# Which is better?



## ESA1178 (Dec 3, 2011)

Attaching cable along the mast using standoffs?

Or running the cable through the middle of the mast?

Does running it through the middle effect reception?

Thanks a bunch for your input...

Mark


----------



## Jim5506 (Jun 7, 2004)

If you are talking about coaxial cable, like RG-6, I usually just tape it securely to the mast. It's shielded so the inner conductor doesnt know the mast is there.

As for running it down the center of the mast, it might chafe at the entry point due to no support for the length of the mast.


----------



## donebu (Sep 24, 2011)

I used zip ties or cable ties to attach my RG6 to the mast and tower but the cable ties deteriorated and the cable came loose.
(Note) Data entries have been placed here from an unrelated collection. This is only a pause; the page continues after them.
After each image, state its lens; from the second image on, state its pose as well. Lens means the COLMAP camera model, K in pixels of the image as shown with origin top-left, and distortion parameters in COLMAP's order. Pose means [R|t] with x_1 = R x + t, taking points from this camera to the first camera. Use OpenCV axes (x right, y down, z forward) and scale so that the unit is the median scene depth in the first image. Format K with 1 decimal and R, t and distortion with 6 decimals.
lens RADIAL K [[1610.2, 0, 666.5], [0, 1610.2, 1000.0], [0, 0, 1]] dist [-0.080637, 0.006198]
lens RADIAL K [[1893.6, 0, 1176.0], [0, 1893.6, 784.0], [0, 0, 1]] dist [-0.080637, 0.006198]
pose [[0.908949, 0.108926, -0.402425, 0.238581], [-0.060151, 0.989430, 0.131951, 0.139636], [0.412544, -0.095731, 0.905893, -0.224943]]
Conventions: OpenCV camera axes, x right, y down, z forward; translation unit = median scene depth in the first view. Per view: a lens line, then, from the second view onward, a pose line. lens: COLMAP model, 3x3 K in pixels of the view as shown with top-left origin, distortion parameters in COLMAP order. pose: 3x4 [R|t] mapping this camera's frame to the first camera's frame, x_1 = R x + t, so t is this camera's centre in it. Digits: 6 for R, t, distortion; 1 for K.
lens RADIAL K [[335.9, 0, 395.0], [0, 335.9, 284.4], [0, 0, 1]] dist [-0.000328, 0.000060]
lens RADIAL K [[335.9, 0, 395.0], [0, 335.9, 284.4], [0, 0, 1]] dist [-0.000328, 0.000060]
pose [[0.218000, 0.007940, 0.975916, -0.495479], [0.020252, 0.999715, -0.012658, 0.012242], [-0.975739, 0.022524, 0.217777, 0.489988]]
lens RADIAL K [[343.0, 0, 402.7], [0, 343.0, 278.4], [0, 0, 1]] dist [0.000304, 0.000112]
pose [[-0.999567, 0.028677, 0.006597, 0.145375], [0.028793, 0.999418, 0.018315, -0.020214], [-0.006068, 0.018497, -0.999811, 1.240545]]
I used UV resistant cable ties to replace them as high as I could reach, but is there something better to use to attach RG6 coax cable?


----------



## P Smith (Jul 25, 2002)

copper or aluminum pieces of wire


----------



## Junkbarman (Apr 22, 2010)

P Smith said:


> copper or aluminum pieces of wire


should be careful doing this, as you don't want to damage the cable or "dent it"..


----------



## P Smith (Jul 25, 2002)

now you can find flat plastic with a wire inside, like we're getting the 'ties' in boxes with gadgets


----------



## kenglish (Oct 2, 2004)

I usually wrap one or two turns of black electrical tape around the mast, then lay the coax against that, and make about two or three more turns of the tape. This pads the cable a little bit, and allows me to then use a black (UV-resistant) cable tie over the whole thing. The outer layers of tape keep the cable-tie from putting too much pressure at one spot on the cable, which would deform it and cause a reflection in the signal.


----------



## ionamartin123 (Jun 2, 2013)

Cable or copperwire is better.


----------



## n3ntj (Dec 18, 2006)

I agree.. using quad-shielded RG-6, simply tie-wrap (using ones designed for exterior use) the coax along the exterior of the mast is best. Running the coax down the inside of the mast may lead to damage of the coax over time,


----------



## Jim5506 (Jun 7, 2004)

The only problem I see with twist ties or zip ties is their small contact area with the cable, in order to secure the cable you might over tighten them and crimp the coax, causing a series of places along the cable that have resistance chokes and really hurt your signal.

My preference is black electrical tape, a couple of wraps around the pole then a couple of wraps around the pole with the coax.


----------



## P Smith (Jul 25, 2002)

I've seen plastic [black] half-tubes, these leftovers after installing door cases. Should works as guards against deforming the coax cable by zip ties.


----------